I will approach this question in two ways. $\newcommand{\R}{\mathbb{R}}$
First, let's consider the simple case of $\R^2 \times \R^2$ versus $\R^4$. You want to know whether a function $f : \R^2 \times \R^2 \rightarrow \R$ always corresponds to a function $g : \R^4 \rightarrow \R$, and vice-versa.
For the first direction of this correspondence, suppose we have a function $f(\textbf{x}, \textbf{y})$, where $\textbf{x}, \textbf{y} \in \R^2$. How do we get a corresponding function $g(z_1, z_2, z_3, z_4)$? Simply note that $(z_1,z_2)$ and $(z_3,z_4)$ are elements of $\R^2$, and let $g(z_1, z_2, z_3, z_4) = f((z_1,z_2), (z_3,z_4))$.
It seems that you are having more trouble with the reverse direction of the correspondence, where we start with a function $g(z_1,z_2,z_3,z_4)$. How do we define the corresponding function $f(\textbf{x},\textbf{y})$? The key is to realize that $\textbf{x},\textbf{y}$, being elements of $\R^2$, each have two components within themselves. That is, there exist unique numbers $x_1,x_2 \in \R$ such that $\textbf{x} = (x_1,x_2)$, and similarly $\textbf{y} = (y_1,y_2)$. Then, you can define $f$ in terms of these components, rather than directly in terms of $\textbf{x},\textbf{y}$: $$ f((x_1,x_2),(y_1,y_2)) = g(x_1,x_2,y_1,y_2). $$ This is what people do all the time in these situations, and it's mathematically sound. However, you might be unsatisfied by this answer, because I think you really want your formula for $f$ in terms of $\textbf{x},\textbf{y}$ instead of the components. In that case, what you can do is appeal to the component projections maps. These are special maps that just pick out one or the other of the components in $\R^2$ (or $\R^n$): $$ \pi_1 : \R^2 \rightarrow \R, \text{ given by } \pi_1(x_1,x_2) = x_1 \\ \pi_2 : \R^2 \rightarrow \R, \text{ given by } \pi_2(x_1,x_2) = x_2 $$ Then, given your function $g$, you can define $f$ by $$ f(\textbf{x}, \textbf{y}) = g(\pi_1 \textbf{x}, \pi_2 \textbf{x}, \pi_1 \textbf{y}, \pi_2 \textbf{y}). $$ This is really the same thing as what I presented first, but it makes it more clear that this formula really is in terms of $\textbf{x}, \textbf{y}$.

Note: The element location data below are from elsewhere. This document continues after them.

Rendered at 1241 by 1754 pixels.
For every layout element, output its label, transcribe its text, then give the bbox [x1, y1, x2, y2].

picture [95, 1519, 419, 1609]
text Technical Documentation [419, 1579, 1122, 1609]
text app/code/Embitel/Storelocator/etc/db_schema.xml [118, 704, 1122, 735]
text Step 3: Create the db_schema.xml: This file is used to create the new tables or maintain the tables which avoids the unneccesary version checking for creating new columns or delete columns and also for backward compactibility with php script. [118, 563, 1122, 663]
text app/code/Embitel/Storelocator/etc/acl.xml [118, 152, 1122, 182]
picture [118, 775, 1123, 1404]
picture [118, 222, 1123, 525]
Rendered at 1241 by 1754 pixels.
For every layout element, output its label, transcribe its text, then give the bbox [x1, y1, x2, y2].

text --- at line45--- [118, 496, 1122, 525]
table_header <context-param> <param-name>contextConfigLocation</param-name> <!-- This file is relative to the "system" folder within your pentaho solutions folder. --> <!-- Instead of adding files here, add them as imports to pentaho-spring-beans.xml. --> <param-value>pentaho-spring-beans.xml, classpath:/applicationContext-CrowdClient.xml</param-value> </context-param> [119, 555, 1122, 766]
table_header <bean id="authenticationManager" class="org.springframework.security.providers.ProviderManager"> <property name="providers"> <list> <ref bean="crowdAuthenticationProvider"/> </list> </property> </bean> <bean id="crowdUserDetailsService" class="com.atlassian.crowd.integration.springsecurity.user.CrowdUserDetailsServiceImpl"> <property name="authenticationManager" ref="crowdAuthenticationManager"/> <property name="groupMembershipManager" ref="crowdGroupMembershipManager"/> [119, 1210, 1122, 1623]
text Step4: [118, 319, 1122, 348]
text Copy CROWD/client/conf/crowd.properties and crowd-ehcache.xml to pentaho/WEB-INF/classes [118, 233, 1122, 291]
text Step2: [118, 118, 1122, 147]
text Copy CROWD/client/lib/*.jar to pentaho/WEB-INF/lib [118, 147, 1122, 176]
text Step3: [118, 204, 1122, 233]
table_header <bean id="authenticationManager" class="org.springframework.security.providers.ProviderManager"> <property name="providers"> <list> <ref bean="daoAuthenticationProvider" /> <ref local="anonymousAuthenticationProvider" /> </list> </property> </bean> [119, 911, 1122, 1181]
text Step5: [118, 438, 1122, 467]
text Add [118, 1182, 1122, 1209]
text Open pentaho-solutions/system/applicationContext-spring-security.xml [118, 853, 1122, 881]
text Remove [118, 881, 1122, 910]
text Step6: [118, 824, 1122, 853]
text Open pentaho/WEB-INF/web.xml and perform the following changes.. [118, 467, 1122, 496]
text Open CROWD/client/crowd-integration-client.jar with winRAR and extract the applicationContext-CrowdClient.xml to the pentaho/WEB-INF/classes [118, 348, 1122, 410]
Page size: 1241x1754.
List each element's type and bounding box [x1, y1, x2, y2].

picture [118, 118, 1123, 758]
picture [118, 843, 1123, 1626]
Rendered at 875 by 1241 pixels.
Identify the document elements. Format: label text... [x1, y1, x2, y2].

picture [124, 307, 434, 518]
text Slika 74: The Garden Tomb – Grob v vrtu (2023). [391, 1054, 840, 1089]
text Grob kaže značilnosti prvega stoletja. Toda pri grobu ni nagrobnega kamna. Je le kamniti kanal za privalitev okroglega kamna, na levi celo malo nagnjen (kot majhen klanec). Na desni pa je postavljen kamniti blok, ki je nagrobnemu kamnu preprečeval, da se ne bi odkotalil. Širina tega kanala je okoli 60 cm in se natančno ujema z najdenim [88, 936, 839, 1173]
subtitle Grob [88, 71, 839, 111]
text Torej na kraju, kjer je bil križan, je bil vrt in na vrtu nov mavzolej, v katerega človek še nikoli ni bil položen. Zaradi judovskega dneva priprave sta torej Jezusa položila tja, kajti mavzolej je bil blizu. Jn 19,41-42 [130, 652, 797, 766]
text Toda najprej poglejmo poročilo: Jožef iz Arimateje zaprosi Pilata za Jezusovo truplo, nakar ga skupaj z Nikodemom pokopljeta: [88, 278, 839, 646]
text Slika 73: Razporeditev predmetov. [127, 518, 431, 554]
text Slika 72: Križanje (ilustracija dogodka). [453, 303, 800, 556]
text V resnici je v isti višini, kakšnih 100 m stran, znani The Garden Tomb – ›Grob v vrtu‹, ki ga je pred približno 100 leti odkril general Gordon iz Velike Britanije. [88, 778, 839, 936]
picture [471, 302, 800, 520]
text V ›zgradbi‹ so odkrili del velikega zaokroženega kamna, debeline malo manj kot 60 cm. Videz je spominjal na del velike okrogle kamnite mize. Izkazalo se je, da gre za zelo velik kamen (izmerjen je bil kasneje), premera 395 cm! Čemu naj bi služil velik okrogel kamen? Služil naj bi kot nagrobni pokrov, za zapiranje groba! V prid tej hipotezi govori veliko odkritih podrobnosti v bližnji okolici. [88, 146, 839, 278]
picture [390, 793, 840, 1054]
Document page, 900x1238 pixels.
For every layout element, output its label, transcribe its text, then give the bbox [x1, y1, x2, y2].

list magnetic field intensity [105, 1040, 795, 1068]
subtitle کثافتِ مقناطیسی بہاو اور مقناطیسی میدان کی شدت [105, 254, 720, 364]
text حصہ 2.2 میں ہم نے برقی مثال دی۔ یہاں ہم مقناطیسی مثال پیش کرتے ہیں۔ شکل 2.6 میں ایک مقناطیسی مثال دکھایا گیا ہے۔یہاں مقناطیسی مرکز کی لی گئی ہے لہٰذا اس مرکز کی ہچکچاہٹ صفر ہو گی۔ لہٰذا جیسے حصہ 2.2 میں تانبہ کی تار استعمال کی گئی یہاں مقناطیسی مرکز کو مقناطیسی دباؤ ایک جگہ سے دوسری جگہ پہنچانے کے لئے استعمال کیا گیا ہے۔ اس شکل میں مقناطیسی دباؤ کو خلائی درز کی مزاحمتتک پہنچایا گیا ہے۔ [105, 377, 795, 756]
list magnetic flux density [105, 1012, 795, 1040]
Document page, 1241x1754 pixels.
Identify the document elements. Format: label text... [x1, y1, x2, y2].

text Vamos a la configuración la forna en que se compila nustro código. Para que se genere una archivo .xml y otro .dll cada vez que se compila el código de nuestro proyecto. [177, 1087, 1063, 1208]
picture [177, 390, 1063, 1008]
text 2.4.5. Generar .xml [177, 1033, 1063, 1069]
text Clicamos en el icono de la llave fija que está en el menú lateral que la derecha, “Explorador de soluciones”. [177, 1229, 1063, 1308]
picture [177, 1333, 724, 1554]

Now, the more general approach. You want to have a correspondence between functions $f : \R^n \times \R^m \rightarrow \R$ and functions $g : \R^{n+m} \rightarrow \R$. What you need to do is notice that there is an isomorphism between $\R^n \times \R^m$ and $\R^{n+m}$, namely the map $$ h : \R^{n+m} \rightarrow \R^n \times \R^m \text{ given by } \\ h(z_1, z_2, ..., z_n, z_{n+1}, ..., z_{n+m}) = ((z_1, ..., z_n), (z_{n+1}, ..., z_{n+m})). $$ The fact that this map is an isomorphism means that it has an inverse $h^{-1} : \R^n \times \R^m \rightarrow \R^{n+m}$ (I'll let you think about what this inverse is). Then, the correspondence you want is quite simple.
This is in fact the same correspondence I described above, put more concisely and generally. $\newcommand{\Hom}{\operatorname{Hom}}$
(This can be generalized to the setting of category theory. Indeed, aside from the fact that $X^n \times X^m \cong X^{n+m}$ (which is in fact also true in the setting of abstract categorical products), the above argument can be generalized as follows. For any two isomorphic objects $A,B$, the functions $A \rightarrow C$ are in correspondence with the arrows $B \rightarrow C$. That is, the sets $\Hom(A,C)$ and $\Hom(B,C)$ are isomorphic. This is a result of the fact that $\Hom(-,C)$ is a (contravariant) functor, and functors preserve isomorphism.)